◆ TASK BRIEF
Leave the pictures out and print every record below exactly as it stands.

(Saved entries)
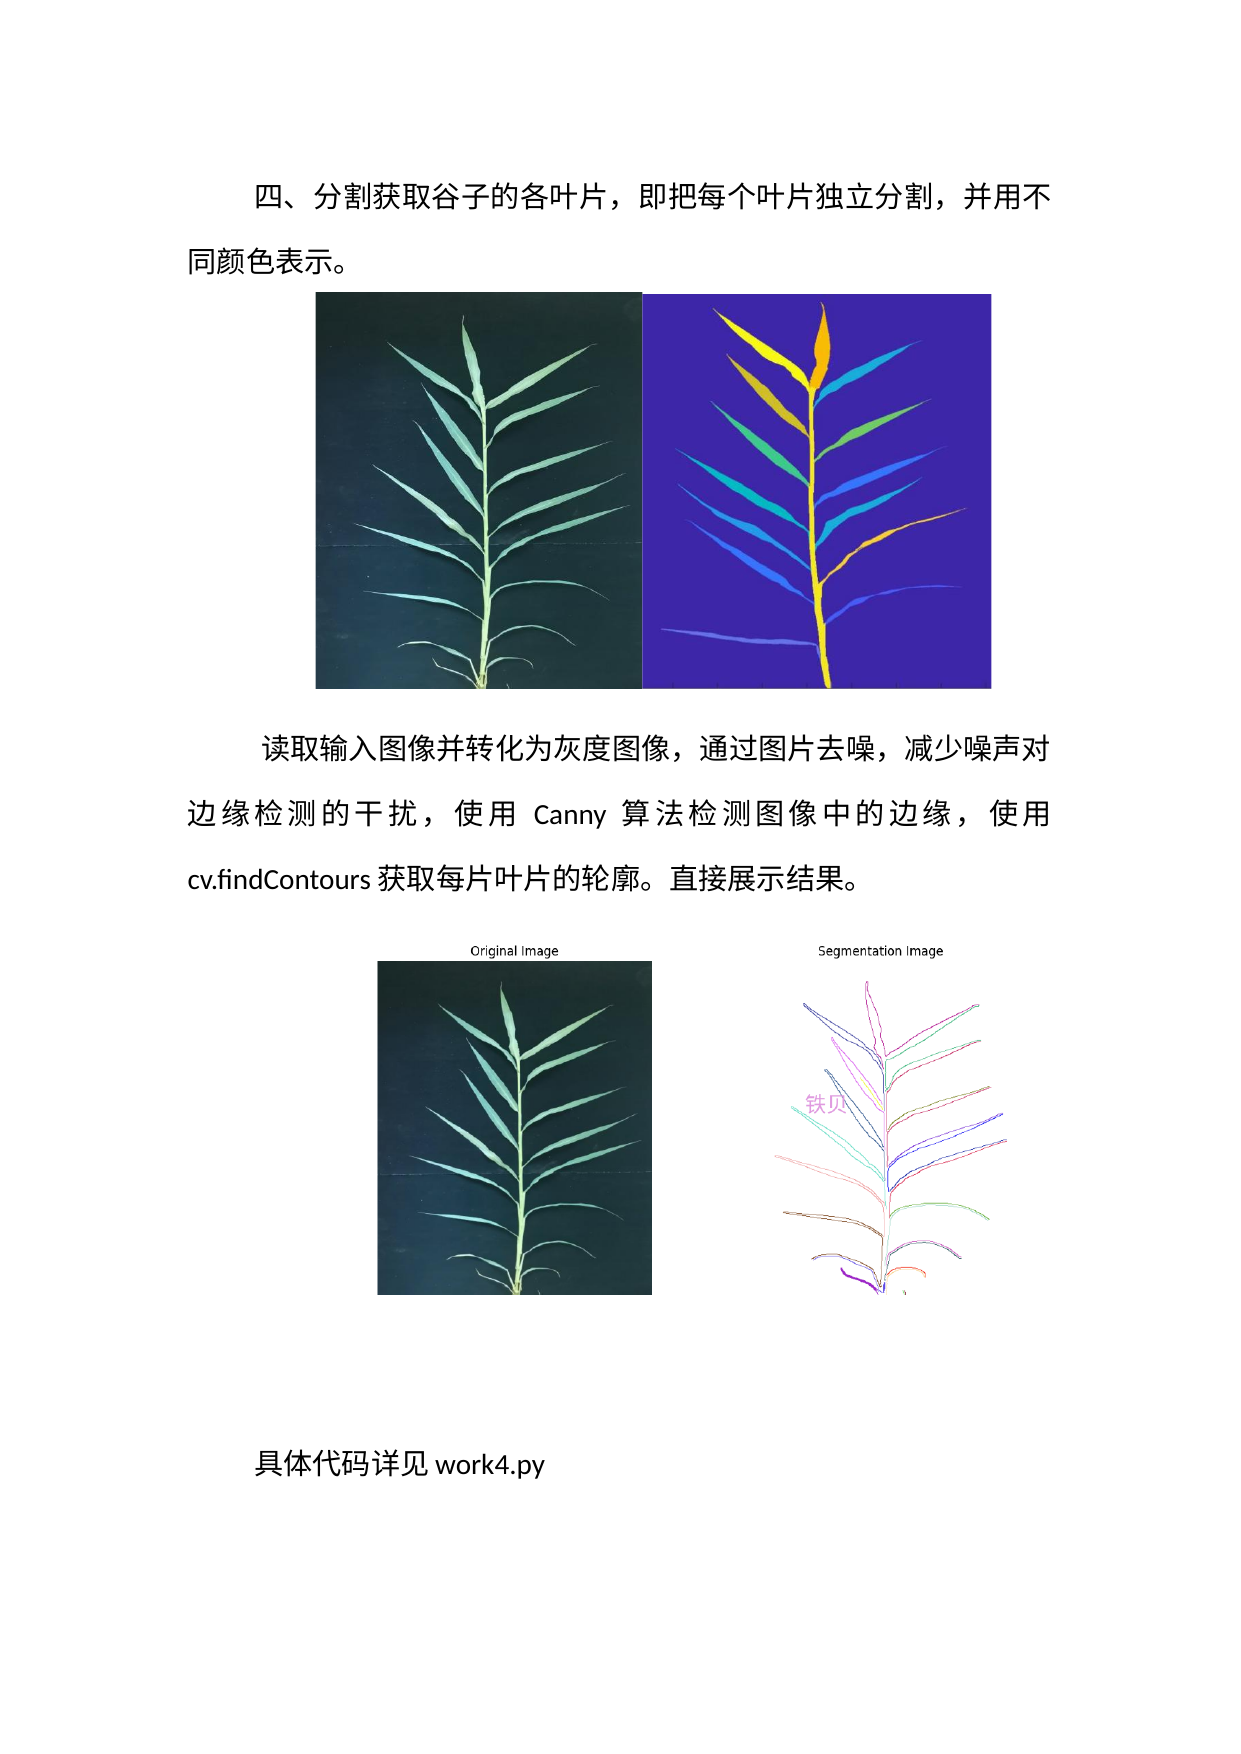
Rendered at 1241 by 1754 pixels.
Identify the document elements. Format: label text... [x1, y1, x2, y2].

picture [315, 292, 992, 689]
text 四、分割获取谷子的各叶片，即把每个叶片独立分割，并用不同颜色表示。 [187, 162, 1053, 292]
text 具体代码详见work4.py [187, 1429, 1053, 1494]
picture [254, 909, 1119, 1342]
text 读取输入图像并转化为灰度图像，通过图片去噪，减少噪声对边缘检测的干扰，使用 Canny 算法检测图像中的边缘，使用 cv.findContours 获取每片叶片的轮廓。直接展示结果。 [187, 714, 1053, 909]
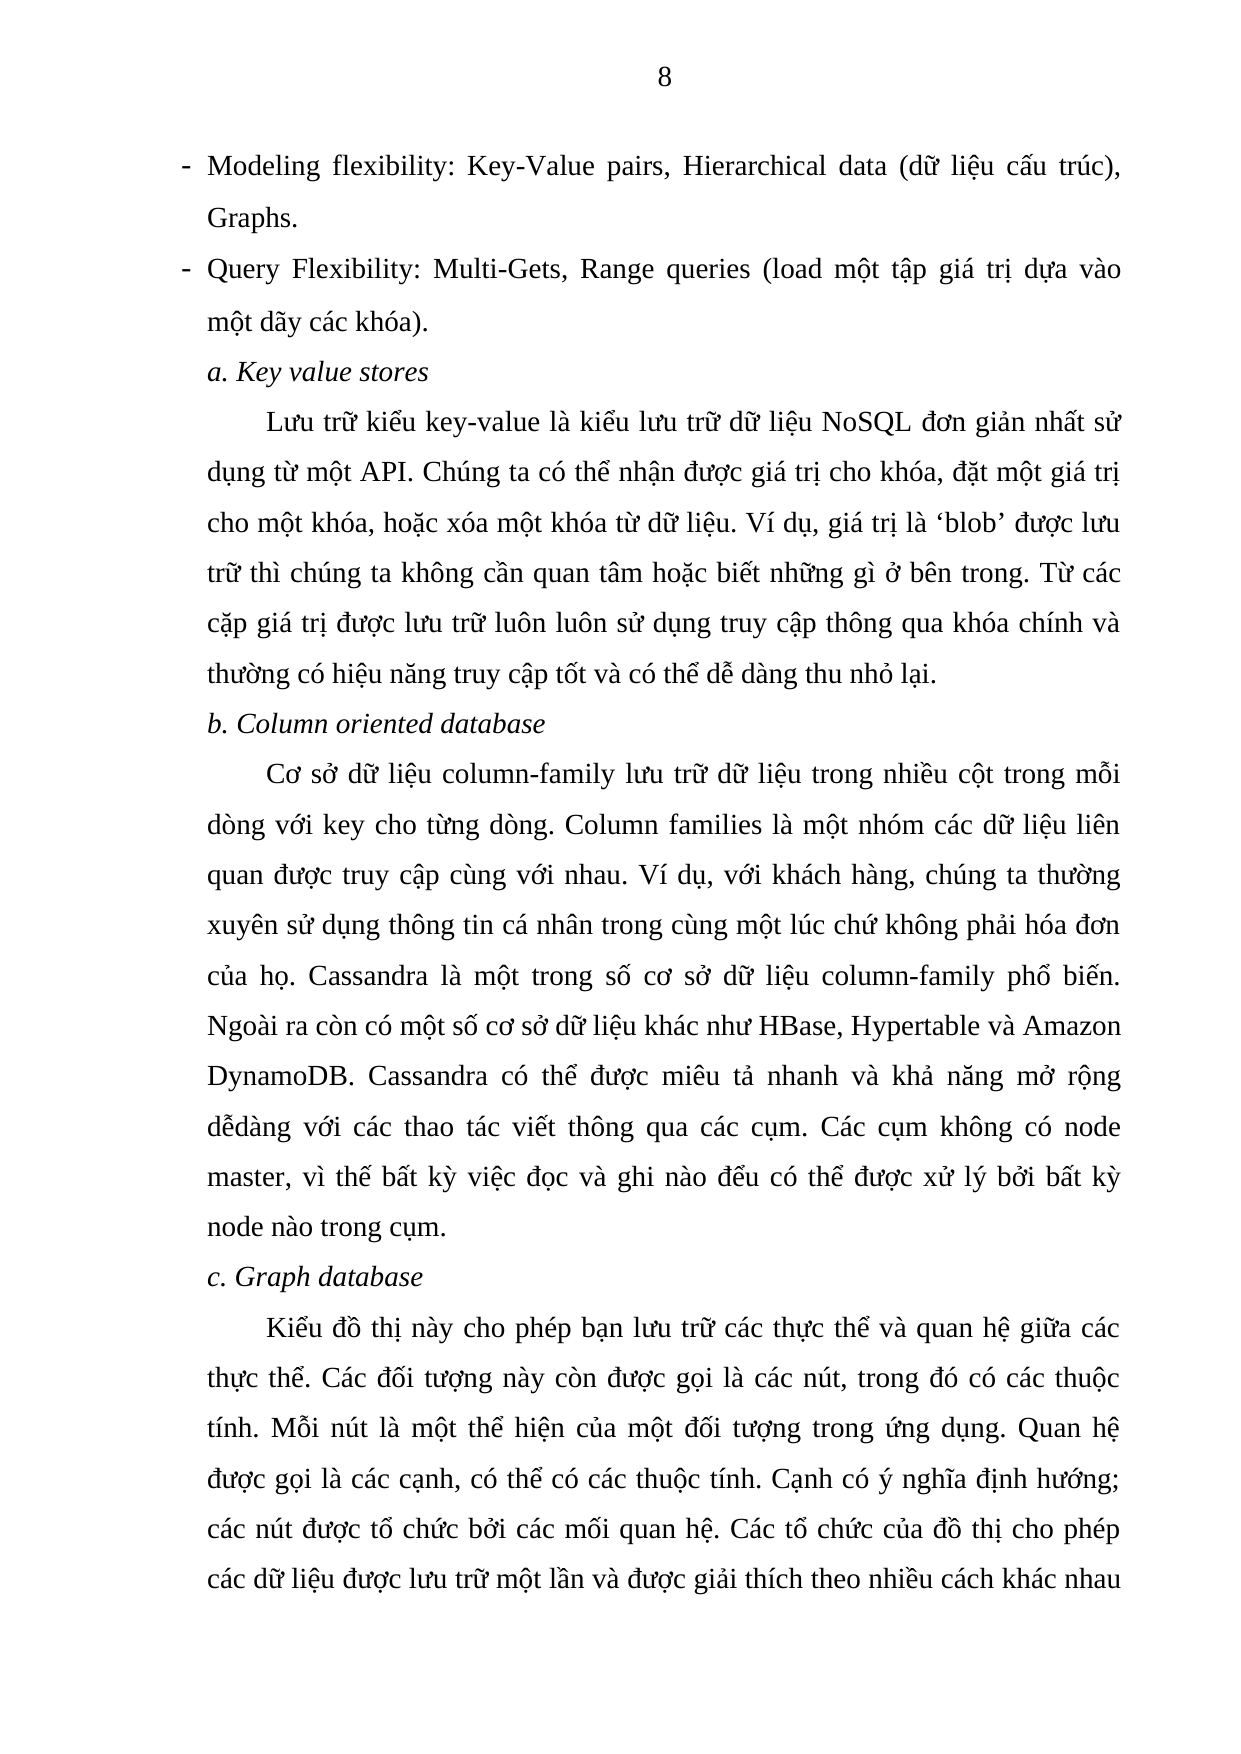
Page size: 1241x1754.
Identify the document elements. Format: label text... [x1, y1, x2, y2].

text Cơ sở dữ liệu column-family lưu trữ dữ liệu trong nhiều cột trong mỗi dòng với key cho từng dòng. Column families là một nhóm các dữ liệu liên quan được truy cập cùng với nhau. Ví dụ, với khách hàng, chúng ta thường xuyên sử dụng thông tin cá nhân trong cùng một lúc chứ không phải hóa đơn của họ. Cassandra là một trong số cơ sở dữ liệu column-family phổ biến. Ngoài ra còn có một số cơ sở dữ liệu khác như HBase, Hypertable và Amazon DynamoDB. Cassandra có thể được miêu tả nhanh và khả năng mở rộng dễdàng với các thao tác viết thông qua các cụm. Các cụm không có node master, vì thế bất kỳ việc đọc và ghi nào đểu có thể được xử lý bởi bất kỳ node nào trong cụm. [207, 756, 1122, 1243]
text c. Graph database [207, 1259, 1122, 1293]
list Query Flexibility: Multi-Gets, Range queries (load một tập giá trị dựa vào một dãy các khóa). [177, 251, 1122, 337]
text b. Column oriented database [207, 706, 1122, 740]
text a. Key value stores [207, 354, 1122, 387]
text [207, 1310, 1122, 1595]
text Lưu trữ kiểu key-value là kiểu lưu trữ dữ liệu NoSQL đơn giản nhất sử dụng từ một API. Chúng ta có thể nhận được giá trị cho khóa, đặt một giá trị cho một khóa, hoặc xóa một khóa từ dữ liệu. Ví dụ, giá trị là ‘blob’ được lưu trữ thì chúng ta không cần quan tâm hoặc biết những gì ở bên trong. Từ các cặp giá trị được lưu trữ luôn luôn sử dụng truy cập thông qua khóa chính và thường có hiệu năng truy cập tốt và có thể dễ dàng thu nhỏ lại. [207, 404, 1122, 689]
list Modeling flexibility: Key-Value pairs, Hierarchical data (dữ liệu cấu trúc), Graphs. [177, 148, 1122, 234]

◆ FINAL ANSWER
Rendered at 1241 by 1754 pixels.
Identify the document elements. Format: label text... [x1, y1, x2, y2].

picture [315, 292, 992, 689]
text 四、分割获取谷子的各叶片，即把每个叶片独立分割，并用不同颜色表示。 [187, 162, 1053, 292]
text 具体代码详见work4.py [187, 1429, 1053, 1494]
picture [254, 909, 1119, 1342]
text 读取输入图像并转化为灰度图像，通过图片去噪，减少噪声对边缘检测的干扰，使用 Canny 算法检测图像中的边缘，使用 cv.findContours 获取每片叶片的轮廓。直接展示结果。 [187, 714, 1053, 909]
Page size: 1241x1754.
Identify the document elements. Format: label text... [x1, y1, x2, y2].

text Cơ sở dữ liệu column-family lưu trữ dữ liệu trong nhiều cột trong mỗi dòng với key cho từng dòng. Column families là một nhóm các dữ liệu liên quan được truy cập cùng với nhau. Ví dụ, với khách hàng, chúng ta thường xuyên sử dụng thông tin cá nhân trong cùng một lúc chứ không phải hóa đơn của họ. Cassandra là một trong số cơ sở dữ liệu column-family phổ biến. Ngoài ra còn có một số cơ sở dữ liệu khác như HBase, Hypertable và Amazon DynamoDB. Cassandra có thể được miêu tả nhanh và khả năng mở rộng dễdàng với các thao tác viết thông qua các cụm. Các cụm không có node master, vì thế bất kỳ việc đọc và ghi nào đểu có thể được xử lý bởi bất kỳ node nào trong cụm. [207, 756, 1122, 1243]
text c. Graph database [207, 1259, 1122, 1293]
list Query Flexibility: Multi-Gets, Range queries (load một tập giá trị dựa vào một dãy các khóa). [177, 251, 1122, 337]
text b. Column oriented database [207, 706, 1122, 740]
text a. Key value stores [207, 354, 1122, 387]
text [207, 1310, 1122, 1595]
text Lưu trữ kiểu key-value là kiểu lưu trữ dữ liệu NoSQL đơn giản nhất sử dụng từ một API. Chúng ta có thể nhận được giá trị cho khóa, đặt một giá trị cho một khóa, hoặc xóa một khóa từ dữ liệu. Ví dụ, giá trị là ‘blob’ được lưu trữ thì chúng ta không cần quan tâm hoặc biết những gì ở bên trong. Từ các cặp giá trị được lưu trữ luôn luôn sử dụng truy cập thông qua khóa chính và thường có hiệu năng truy cập tốt và có thể dễ dàng thu nhỏ lại. [207, 404, 1122, 689]
list Modeling flexibility: Key-Value pairs, Hierarchical data (dữ liệu cấu trúc), Graphs. [177, 148, 1122, 234]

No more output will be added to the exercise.